1/11/21

Hey internet fam,

It’s Sam again…Sunday morning, espresso in hand, blue light glasses on just to make myself feel more CrEaTiVe…taking strolls up and down my driveway finding words to match my thoughts, to match my emotions. I’m bumping a YouTube playlist of those “(slowed + reverb)” songs with the lo-fi cartoons in the back…if ya know, ya know.

2020…what a shit show.

I spent so much time alone this year inside my own head that I feel like I know myself too well. I never knew that self-reflection can be completely overdone. I never knew how heavy the past can feel when the future holds so many things out of your control, things full of uncertainty. I never knew my own thoughts could simultaneously make or break me.

“Thoughts become words,

words become actions,

actions become a lifestyle.”

I love this quote. This is a quote that I try and live by and this year I learned that this quote is a double-edged sword, maybe my worst enemy at times.

Let me explain…

When I was younger, I was a bit of a “delusional optimist”. I consistently struggled to look at the reality of a situation because I always felt my vision or desire was so much greater and clearer in my mind.

For example, when I was 12, I thought my first YouTube video was going to get thousands of hits overnight and when I checked the next morning, it had about 20…shocker, I know. Unrealistic expectations meet harsh reality, and you have yourself an angsty angry 11-year-old Sam…nobody wants to deal with that kid, lol.

When I was 10, I watched an episode of the Jabbawokeez on America’s Best Dance Crew…felt inspired, ordered one of their ghost-looking masks online and spent the next week in my garage thinking I was the second coming of Chris Brown. After a week, I truly believed it was time to hit the big stage so I asked my mom if she could drive me down to LA to get an audition for America’s Got Talent. This is a real story, I swear. She politely told me “it might be a little early for that, Sam”… and proceeded to tell me to go work on my times tables. Again, angry angsty Sam, smacked with another case of reality.

The reality was that…well, I hated reality, especially when it didn’t live up to my expectations. I loved to live in la-la land, still do. I wanted to sprint before I could walk and walk before, I could crawl. This isn’t to say I didn’t work for what I desired, but often times I only saw straight to the finish line, always forgetting the steps in between. The reason I bring this anecdote up is because I feel as though this is still how my brain works, today.

I talk openly about how much to love to “create”, although there are things that I subconsciously create along the road that I choose to push aside until they become my reality. 

Here’s a few things that I love to “create”…

  • unrealistic expectations for what should happen when my words become actions
  • preconceived thoughts of what the future holds for me based off of what I believe I deserve
  • ideas of what people might think of me after I put myself out in the world…close friends, new friends, family…everyone.
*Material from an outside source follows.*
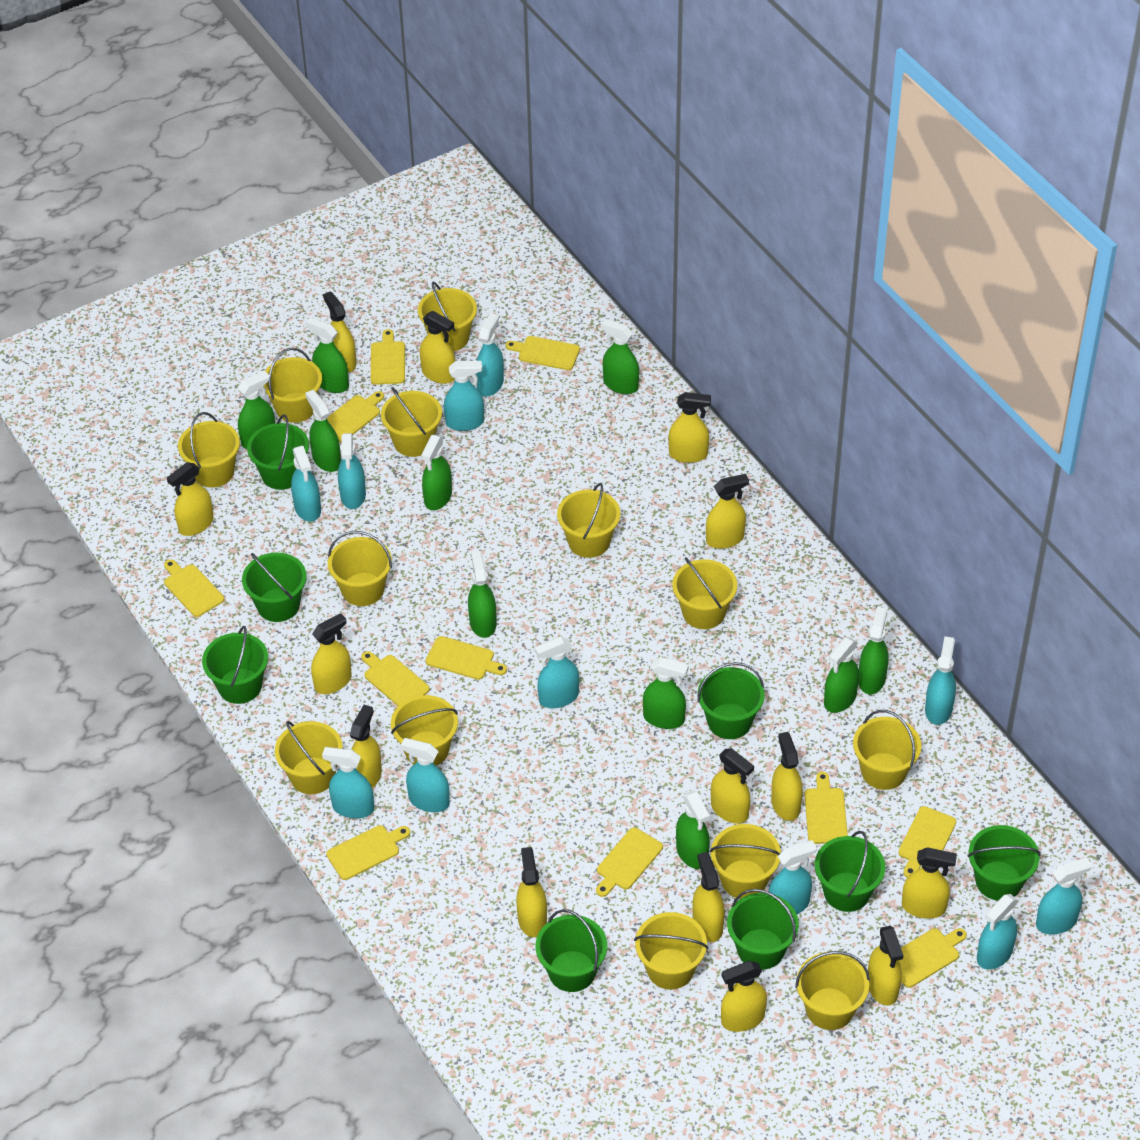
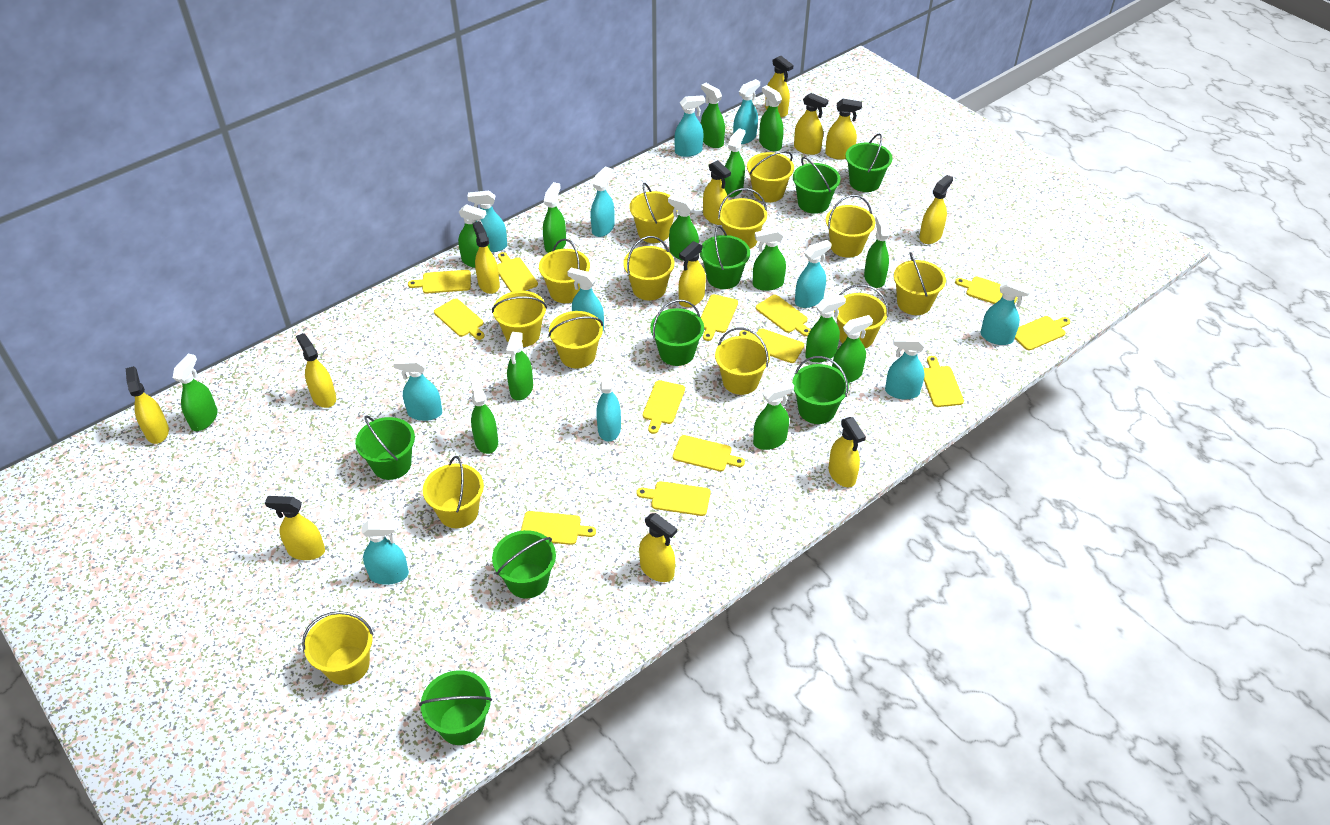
green spray bottle: [238,370,275,449] [305,390,341,472] [306,317,349,393] [421,435,452,510] [468,551,497,638] [601,319,639,394] [643,657,689,729] [676,790,710,869] [824,637,859,713] [859,607,889,694] = 10 -> [173,354,218,431] [458,204,490,268] [470,376,498,454] [506,332,533,400] [543,182,566,253] [668,195,699,261] [701,83,725,148] [724,128,745,197] [753,228,786,291] [753,380,794,450] [759,85,784,152] [805,295,846,363] [832,315,873,383] [864,215,889,288] = 14
yellow cutting board: [164,560,224,617] [326,825,410,880] [327,391,384,442] [361,651,430,706] [371,329,405,385] [426,636,507,680] [505,336,580,370] [596,828,663,897] [804,772,848,844] [898,806,956,878] [899,928,967,988] = 11 -> [408,270,471,294] [434,298,484,340] [497,252,538,292] [521,511,596,545] [636,481,711,516] [643,380,685,434] [673,435,745,471] [701,294,738,341] [739,328,804,363] [756,295,810,336] [924,356,964,407] [955,277,1018,304] [1015,316,1071,351] = 13
yellow spray bottle: [167,462,214,536] [311,613,352,694] [323,291,357,373] [350,705,382,788] [420,311,455,384] [516,847,547,937] [668,392,711,463] [692,852,725,942] [706,474,749,549] [711,748,754,824] [721,961,767,1032] [771,732,803,821] [868,925,904,1006] [902,847,957,919] = 14 -> [126,366,169,444] [265,496,325,560] [296,333,336,408] [473,221,500,294] [639,513,677,582] [678,241,706,307] [703,160,731,225] [765,56,794,117] [794,93,829,155] [825,99,862,159] [828,417,866,487] [919,175,953,244] = 12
I realize I’m not alone in this and I’m not the first person to subconsciously create these thoughts. Although, I didn’t realize that these thoughts could actually drive me into a place where I’m incapable of doing anything, completely crippled by my own mental state. I call this self-destruction, a state of mind where my anxious thoughts override my present being, leaving me feeling isolated and powerless.

Let me paint the picture for you.

You’re in your car on a long drive and bam… that one song comes on and you’re saying to yourself…”oh fuck, here we go.” Thoughts are flying around your head and you just lose control of the moment. You try to play tough guy or tough gal and put on your sunglasses on to cover up, but the water works are already flowing at this point. A singular moment in time triggers hundreds of tiny moments and anxious thoughts bottled up inside your head ultimately leading you to a state of complete vulnerability. You feel like a shell of yourself.

To me, that is what I call the cycle of self-destruction.

To be honest, I “self-destructed” a lot this year…especially towards the end of the year. This is by no means a cry for help or a blog about how to deal with anxiety and all that jazz.

This is just my truth.

I created this blog to talk about topics that we don’t want to talk about, topics that can hopefully break barriers and add some sort of insight from my personal experiences.  

In 2020, I set expectations, for almost everything. As the world continued to shut on and off, I craved quick bites of certainty and affirmation to reassure myself that everything was the way it was supposed to be. Am I on the right track? Am I in the right place right now? I could never just “be”. It was always, “what should I be doing right now?”. As things became more and more out of our control, I asked myself that question endlessly, using it as a vehicle to drive me farther away from the present moment, to drive me into the cycle of self-destruction.

In 2021, I’m setting zero expectations, for everything. As the world will continue to shut on and off, I hope I can too, always remain present with the time. I’m on the right path…and so are you. We’re right where we are supposed to be, whether you believe it or not, it’s our reality. It’s so easy to become distracted with what final picture should look like that we lose ourselves in where we are right now.

I mean, that’s really all we have…ourselves, right now.

So, if you made it this far…this is a reminder to take care of yourself and be easy on your mind. We’re all we got.